A New Study Has Shed A Surprising Light On the Environmental Impact Of Bitcoin
t's pretty easy to look at the wider tech scene, with all of its Teslas, solar-powered office buildings, and environmental initiatives, and simply assume that despite its vast scale, it's actually doing its best to make sure that it's leaving a fairly shallow imprint in the environment that surrounds it. And to an extent, that's true. So when you turn your attention to something that was built and is run exclusively online, Bitcoin, for instance, you'd be forgiven for thinking that even if it ruins people financially, at least it's not posing too much of a risk to anything else outside of cyberspace.
But that's not necessarily the case. According to a new study from Cambridge University, the cryptocurrency is actually one of the internet's biggest users of power overall, and it's shed an interesting light on the real-world impacts that some of our biggest online ventures are actually having.
Researchers at Cambridge's Centre for Alternative Finance have actually taken the step of establishing the Cambridge Bitcoin Electricity Consumption Index, a live-monitor that actually tracks the total power usage of all bitcoin miners, networks and maintenance systems globally at any given time. As it turns out, the energy requirements to run a venture like bitcoin are vast: in a worst case scenario, the network would use about 148.87 terawatt-hours of electricity, which is roughly enough to power every American device on standby for four years.
On average, which the researchers have come to based on the mean efficiency of miners and hardware across the bitcoin network, the Bitcoin market globally is expected to run up an annual use of 59.19TWh, which is roughly between the annual energy use of Switzerland and the Czech Republic.
As pointed out by Cambridge, this estimate "could power all European tea kettles used to boil water for a year, or satisfy the energy needs of the University of Cambridge for 365 years." Bitcoin is estimated to use roughly 0.2% of all global electricity produced right now.
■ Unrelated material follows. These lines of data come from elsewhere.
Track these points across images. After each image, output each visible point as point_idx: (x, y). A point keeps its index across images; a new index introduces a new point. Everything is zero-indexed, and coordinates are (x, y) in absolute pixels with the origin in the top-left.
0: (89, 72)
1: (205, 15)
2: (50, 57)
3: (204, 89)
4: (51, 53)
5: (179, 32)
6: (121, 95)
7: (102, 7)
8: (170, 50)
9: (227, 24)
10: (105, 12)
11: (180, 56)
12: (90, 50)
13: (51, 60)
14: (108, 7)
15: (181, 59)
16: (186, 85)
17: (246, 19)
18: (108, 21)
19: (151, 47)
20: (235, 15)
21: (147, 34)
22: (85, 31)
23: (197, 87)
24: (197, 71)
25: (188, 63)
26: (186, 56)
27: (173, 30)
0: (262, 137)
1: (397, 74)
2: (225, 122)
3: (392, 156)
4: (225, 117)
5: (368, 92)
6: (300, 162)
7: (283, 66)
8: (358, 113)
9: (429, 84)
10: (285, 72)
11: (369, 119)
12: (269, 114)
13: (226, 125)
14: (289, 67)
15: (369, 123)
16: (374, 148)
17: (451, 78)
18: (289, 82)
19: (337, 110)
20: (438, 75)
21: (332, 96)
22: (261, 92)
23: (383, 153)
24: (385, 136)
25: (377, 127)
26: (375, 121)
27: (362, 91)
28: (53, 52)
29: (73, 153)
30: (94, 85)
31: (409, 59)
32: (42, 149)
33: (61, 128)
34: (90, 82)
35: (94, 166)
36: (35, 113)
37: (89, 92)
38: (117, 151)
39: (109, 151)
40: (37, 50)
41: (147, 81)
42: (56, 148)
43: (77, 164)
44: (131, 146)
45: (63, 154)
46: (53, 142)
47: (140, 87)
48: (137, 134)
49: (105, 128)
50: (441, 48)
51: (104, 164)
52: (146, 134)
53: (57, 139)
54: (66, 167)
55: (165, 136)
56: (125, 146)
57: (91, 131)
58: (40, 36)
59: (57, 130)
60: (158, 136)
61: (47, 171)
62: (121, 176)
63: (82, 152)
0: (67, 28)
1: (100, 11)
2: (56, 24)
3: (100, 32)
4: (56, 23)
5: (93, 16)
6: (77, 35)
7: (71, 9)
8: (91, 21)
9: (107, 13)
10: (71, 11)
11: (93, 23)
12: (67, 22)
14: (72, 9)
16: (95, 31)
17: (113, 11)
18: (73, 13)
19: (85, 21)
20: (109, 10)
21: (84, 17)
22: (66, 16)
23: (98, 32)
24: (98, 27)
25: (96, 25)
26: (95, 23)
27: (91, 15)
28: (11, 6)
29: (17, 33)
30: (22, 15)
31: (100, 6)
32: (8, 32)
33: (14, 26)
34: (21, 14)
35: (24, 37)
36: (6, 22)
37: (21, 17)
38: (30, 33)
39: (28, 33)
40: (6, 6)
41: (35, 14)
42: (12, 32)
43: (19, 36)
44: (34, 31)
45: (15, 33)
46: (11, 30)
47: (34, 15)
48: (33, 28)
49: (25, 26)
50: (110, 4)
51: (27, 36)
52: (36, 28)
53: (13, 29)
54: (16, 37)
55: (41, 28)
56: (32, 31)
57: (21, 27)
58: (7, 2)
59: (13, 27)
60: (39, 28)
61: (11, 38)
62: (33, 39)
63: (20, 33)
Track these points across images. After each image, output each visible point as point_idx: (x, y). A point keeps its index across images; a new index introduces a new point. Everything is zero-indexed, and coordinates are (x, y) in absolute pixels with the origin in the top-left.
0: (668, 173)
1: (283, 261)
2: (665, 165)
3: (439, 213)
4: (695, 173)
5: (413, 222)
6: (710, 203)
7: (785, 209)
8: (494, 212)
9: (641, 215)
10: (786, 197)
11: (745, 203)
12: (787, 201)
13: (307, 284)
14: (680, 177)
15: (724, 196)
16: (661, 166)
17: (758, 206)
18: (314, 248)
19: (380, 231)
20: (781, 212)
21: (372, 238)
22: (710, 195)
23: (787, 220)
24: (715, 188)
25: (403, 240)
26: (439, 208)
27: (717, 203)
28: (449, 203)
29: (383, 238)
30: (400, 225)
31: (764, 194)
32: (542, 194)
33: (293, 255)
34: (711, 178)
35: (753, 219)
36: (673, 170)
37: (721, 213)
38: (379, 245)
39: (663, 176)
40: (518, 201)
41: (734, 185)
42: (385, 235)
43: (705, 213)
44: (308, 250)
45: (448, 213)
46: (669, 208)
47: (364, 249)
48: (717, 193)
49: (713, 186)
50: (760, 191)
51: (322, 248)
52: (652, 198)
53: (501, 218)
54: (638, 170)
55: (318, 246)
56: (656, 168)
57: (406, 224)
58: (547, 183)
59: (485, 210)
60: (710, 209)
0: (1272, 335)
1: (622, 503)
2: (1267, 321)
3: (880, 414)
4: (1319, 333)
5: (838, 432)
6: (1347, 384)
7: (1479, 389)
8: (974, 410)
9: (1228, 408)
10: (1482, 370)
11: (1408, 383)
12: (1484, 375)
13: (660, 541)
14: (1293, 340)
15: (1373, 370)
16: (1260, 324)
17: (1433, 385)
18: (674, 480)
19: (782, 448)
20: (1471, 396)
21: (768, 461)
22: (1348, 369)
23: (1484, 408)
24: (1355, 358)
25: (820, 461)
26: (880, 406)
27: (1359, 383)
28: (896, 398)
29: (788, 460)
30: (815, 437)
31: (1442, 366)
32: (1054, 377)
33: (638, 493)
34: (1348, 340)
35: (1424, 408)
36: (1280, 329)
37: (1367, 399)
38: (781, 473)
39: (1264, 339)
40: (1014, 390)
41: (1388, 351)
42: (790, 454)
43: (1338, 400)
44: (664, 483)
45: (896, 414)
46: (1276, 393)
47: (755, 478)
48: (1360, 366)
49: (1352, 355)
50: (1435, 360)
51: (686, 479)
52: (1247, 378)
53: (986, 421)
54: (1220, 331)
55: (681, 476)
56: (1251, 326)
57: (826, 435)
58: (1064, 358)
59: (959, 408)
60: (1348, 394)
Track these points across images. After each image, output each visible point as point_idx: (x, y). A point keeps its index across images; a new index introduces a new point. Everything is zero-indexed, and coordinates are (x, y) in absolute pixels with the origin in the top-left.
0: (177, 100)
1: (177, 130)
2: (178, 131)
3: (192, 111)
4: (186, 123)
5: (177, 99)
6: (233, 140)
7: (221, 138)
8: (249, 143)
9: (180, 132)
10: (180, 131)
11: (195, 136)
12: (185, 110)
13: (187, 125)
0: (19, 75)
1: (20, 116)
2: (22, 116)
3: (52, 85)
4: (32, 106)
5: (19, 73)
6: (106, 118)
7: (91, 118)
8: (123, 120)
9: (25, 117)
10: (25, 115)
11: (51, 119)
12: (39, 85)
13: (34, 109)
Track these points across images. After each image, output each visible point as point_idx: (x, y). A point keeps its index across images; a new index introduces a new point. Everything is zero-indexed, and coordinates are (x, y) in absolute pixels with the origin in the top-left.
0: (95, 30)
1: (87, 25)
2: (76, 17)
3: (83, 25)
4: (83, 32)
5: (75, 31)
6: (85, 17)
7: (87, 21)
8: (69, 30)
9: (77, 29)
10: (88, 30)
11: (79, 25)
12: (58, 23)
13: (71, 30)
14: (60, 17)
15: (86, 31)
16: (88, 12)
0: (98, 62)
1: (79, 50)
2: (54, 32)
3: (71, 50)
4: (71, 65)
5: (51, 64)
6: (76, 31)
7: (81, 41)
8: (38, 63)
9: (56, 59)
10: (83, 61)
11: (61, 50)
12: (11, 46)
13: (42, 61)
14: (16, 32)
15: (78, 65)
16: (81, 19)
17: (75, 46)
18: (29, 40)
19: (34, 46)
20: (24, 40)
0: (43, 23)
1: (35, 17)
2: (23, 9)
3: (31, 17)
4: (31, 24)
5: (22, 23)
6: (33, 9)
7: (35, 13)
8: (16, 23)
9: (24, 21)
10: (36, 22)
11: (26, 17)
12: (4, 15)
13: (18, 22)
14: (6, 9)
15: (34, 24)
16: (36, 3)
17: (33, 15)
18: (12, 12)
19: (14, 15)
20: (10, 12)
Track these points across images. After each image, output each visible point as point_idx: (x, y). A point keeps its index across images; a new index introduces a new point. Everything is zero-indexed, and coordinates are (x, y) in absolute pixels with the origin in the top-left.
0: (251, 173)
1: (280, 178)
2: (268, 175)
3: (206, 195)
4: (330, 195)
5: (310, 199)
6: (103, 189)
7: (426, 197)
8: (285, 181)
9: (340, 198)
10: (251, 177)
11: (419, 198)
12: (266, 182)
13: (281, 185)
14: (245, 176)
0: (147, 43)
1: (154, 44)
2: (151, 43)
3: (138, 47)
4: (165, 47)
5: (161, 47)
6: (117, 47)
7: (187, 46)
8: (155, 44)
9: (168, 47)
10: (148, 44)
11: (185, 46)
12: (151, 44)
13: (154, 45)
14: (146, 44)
Thankfully, the majority of the Bitcoin scene, when run on an industrial scale, is actually quite in-league with the environmental movement. Silicon Valley being Silicon Valley and all that. This means that despite using a lot of energy, it's actually having a fairly negligible net impact on the environment. But there are many networks that rival bitcoin's scale worldwide, and it's hard to say just how much dirty power is going into keeping these alive.
"There is currently little evidence suggesting that Bitcoin directly contributes to climate change," the authors of the study wrote. "Even when assuming that Bitcoin mining was exclusively powered by coal - a very unrealistic scenario given that a non-trivial number of facilities run exclusively on renewables - total carbon dioxide emissions would not exceed 58 million tons of CO2, which would roughly correspond to 0.17 percent of the world’s total emissions."